Negativer Vorreiter in Sachen Wirtschaftslobbyismus in der Schule ist dabei das Land Baden-Württemberg. Dort wird im kommenden Schuljahr bundesweit zum ersten Mal das Fach „Wirtschaft“ zu einem Pflichtfach an allen allgemeinbildenden Schulen. Dies ist ein großer Lobbyerfolg der „Dieter von Holtzbrinck Stiftung“, die über ihre Initiative „Wirtschaft Verstehen Lernen“ dem Land eine Rundumbetreuung anbietet. Man stellt nicht nur Unterrichtsmaterial (z.B. Inhalt aus dem zum Holtzbrinck-Verlag gehörenden Handelsblatt) zur Verfügung, sondern sorgt auch gleich mit einer gestifteten Honorarprofessur an der Universität Tübingen dafür, dass die künftigen Wirtschaftslehrer marktliberal ausgebildet und indoktriniert werden. Verantwortlich für die Einführung des Pflichtfachs „Wirtschaft“ ist, wen wunder es, die grün-rote Landesregierung.

Dabei geht es wohlgemerkt nicht darum, dass die Schüler lernen, was Soll und Haben sind, wie ein Kredit funktioniert oder welche Aufgaben die EZB hat. Es geht vielmehr darum, wie diese Fragen gedeutet werden. Wer „weiß“, dass der Mindestlohn Arbeitslosigkeit befördert, wird auch keine Partei wählen, die den Mindestlohn erhöhen will. Wer „weiß“, dass der Staat einen effizienten Markt durch Regulierungen verhindert, wird Liberalisierung und Privatisierungen fordern. Und wer „weiß“, dass niedrige Zinsen die Inflation treiben, wird in den Chor derer einstimmen, die die EZB zu einer Zinserhöhung treiben wollen. Oder zugespitzt: Wer in der Schule mit neoliberaler Propaganda indoktriniert wurde, funktioniert auch im späteren Leben genau so, wie sich dies die neoliberalen Vordenker wünschen.

Sicher, auch die Gewerkschaften bieten Unterrichtsmaterialien an. Im Vergleich mit den großen Lobbyorganisationen und ihren hervorragenden Verbindungen in die Institute, Universitäten und die Politik, sind sie hier jedoch noch nicht einmal ein David, der einem übermächtigen Goliath gegenübersteht.

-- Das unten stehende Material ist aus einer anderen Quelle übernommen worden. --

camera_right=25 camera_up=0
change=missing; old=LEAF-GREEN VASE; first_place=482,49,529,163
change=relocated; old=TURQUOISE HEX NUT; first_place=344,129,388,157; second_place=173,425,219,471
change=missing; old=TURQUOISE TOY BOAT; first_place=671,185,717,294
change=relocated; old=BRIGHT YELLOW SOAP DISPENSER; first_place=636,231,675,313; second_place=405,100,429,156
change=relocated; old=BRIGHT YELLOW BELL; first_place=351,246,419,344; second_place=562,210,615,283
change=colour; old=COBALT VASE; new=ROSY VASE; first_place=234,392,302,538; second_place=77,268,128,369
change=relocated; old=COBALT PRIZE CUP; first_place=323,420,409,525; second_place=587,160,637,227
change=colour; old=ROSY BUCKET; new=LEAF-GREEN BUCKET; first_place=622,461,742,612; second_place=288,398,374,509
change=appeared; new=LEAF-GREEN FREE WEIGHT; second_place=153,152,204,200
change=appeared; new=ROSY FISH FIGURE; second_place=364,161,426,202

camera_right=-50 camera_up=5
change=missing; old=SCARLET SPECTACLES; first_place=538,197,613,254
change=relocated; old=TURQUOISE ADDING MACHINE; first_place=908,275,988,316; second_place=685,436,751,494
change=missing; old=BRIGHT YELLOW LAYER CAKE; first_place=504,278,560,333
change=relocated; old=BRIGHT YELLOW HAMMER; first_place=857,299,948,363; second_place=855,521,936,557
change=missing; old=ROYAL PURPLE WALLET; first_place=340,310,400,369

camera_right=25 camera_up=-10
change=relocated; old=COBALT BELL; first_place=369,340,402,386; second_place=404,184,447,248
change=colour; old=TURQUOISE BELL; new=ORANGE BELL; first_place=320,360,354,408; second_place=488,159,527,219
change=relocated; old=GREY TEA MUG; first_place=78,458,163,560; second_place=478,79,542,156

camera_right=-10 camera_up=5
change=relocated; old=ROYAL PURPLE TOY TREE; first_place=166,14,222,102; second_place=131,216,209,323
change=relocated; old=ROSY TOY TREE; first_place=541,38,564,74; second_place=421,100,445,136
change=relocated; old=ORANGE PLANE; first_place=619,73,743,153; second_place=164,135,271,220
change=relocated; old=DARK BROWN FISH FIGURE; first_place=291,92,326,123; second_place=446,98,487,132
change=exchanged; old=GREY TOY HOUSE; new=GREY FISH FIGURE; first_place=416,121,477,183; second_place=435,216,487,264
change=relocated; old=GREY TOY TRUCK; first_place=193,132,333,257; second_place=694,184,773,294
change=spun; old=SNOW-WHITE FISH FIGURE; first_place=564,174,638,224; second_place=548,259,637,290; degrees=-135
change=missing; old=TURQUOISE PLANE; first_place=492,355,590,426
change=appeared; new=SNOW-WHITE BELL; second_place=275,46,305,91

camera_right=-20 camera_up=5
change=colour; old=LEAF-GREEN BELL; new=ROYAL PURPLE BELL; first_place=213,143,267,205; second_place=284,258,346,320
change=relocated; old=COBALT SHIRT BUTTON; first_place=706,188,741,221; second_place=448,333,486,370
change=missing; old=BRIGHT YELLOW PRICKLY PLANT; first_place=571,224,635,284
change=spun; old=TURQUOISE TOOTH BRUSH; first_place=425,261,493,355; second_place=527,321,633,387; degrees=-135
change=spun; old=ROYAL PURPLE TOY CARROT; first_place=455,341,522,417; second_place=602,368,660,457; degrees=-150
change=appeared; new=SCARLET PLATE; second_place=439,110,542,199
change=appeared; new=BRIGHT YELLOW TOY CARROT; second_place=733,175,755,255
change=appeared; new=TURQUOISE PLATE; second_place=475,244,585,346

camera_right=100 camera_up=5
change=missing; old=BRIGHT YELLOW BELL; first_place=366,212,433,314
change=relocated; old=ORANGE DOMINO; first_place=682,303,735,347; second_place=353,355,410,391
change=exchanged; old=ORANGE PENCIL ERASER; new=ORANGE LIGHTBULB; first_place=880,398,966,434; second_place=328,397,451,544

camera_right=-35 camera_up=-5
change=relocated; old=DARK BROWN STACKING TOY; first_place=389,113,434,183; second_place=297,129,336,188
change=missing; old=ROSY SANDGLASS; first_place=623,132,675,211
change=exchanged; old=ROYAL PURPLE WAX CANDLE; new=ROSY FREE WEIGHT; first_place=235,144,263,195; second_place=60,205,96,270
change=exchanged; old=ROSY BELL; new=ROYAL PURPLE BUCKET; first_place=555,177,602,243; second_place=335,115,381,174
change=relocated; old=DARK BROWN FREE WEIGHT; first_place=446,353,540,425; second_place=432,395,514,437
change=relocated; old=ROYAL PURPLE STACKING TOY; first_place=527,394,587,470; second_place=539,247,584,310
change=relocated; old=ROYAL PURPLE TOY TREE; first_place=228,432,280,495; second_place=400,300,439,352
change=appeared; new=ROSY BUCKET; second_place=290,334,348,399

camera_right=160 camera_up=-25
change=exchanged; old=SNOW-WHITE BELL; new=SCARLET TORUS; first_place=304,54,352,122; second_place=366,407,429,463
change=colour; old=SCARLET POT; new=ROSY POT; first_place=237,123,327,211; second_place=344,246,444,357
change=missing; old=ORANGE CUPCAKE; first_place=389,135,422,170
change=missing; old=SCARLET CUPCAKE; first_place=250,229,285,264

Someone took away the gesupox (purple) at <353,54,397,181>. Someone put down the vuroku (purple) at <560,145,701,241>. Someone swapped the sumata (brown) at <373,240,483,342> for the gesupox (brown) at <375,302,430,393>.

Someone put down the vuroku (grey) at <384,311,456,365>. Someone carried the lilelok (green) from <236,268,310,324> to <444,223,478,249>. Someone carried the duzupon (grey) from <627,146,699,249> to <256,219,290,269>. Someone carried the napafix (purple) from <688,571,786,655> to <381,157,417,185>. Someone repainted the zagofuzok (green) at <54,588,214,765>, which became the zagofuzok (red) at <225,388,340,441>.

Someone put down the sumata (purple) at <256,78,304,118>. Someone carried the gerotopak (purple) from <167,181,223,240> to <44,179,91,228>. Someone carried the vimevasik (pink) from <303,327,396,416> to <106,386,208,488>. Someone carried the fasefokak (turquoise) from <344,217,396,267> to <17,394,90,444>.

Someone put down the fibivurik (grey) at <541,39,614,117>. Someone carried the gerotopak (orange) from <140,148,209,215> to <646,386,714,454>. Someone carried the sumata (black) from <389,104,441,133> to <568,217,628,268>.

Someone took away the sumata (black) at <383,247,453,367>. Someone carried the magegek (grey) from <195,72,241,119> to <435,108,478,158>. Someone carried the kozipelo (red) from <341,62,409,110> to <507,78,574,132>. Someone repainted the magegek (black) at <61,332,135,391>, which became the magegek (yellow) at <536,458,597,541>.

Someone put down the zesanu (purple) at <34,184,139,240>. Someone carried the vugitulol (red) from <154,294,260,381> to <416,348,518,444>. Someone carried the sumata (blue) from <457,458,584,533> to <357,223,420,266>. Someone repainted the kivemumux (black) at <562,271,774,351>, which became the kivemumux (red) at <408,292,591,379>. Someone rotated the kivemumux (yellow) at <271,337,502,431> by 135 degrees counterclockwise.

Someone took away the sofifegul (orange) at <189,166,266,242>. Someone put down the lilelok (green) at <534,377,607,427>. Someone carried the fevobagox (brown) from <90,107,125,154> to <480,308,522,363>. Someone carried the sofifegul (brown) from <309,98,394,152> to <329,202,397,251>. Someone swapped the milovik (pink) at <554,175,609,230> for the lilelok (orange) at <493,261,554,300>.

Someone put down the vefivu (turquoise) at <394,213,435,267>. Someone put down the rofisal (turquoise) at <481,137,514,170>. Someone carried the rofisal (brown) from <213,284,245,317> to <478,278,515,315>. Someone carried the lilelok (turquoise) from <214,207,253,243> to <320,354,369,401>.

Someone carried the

Vor diesem Hintergrund überrascht die Härte, mit der der BDA im Schulterschluss mit dem Bundesinnenministerium gegen die kritische Publikation der bdp vorgeht, nicht mehr. Die Wirtschaftslobbyisten haben zum Kampf um die Deutungshoheit in den Köpfen unserer Kinder geblasen. Genau die neoliberale Propaganda, die uns ja auch tagaus tagein in den Medien präsentiert wird, soll nun auch Schulstoff werden. Und da rege sich noch jemand über den Einfluss der Kirchen auf die Schulen auf.”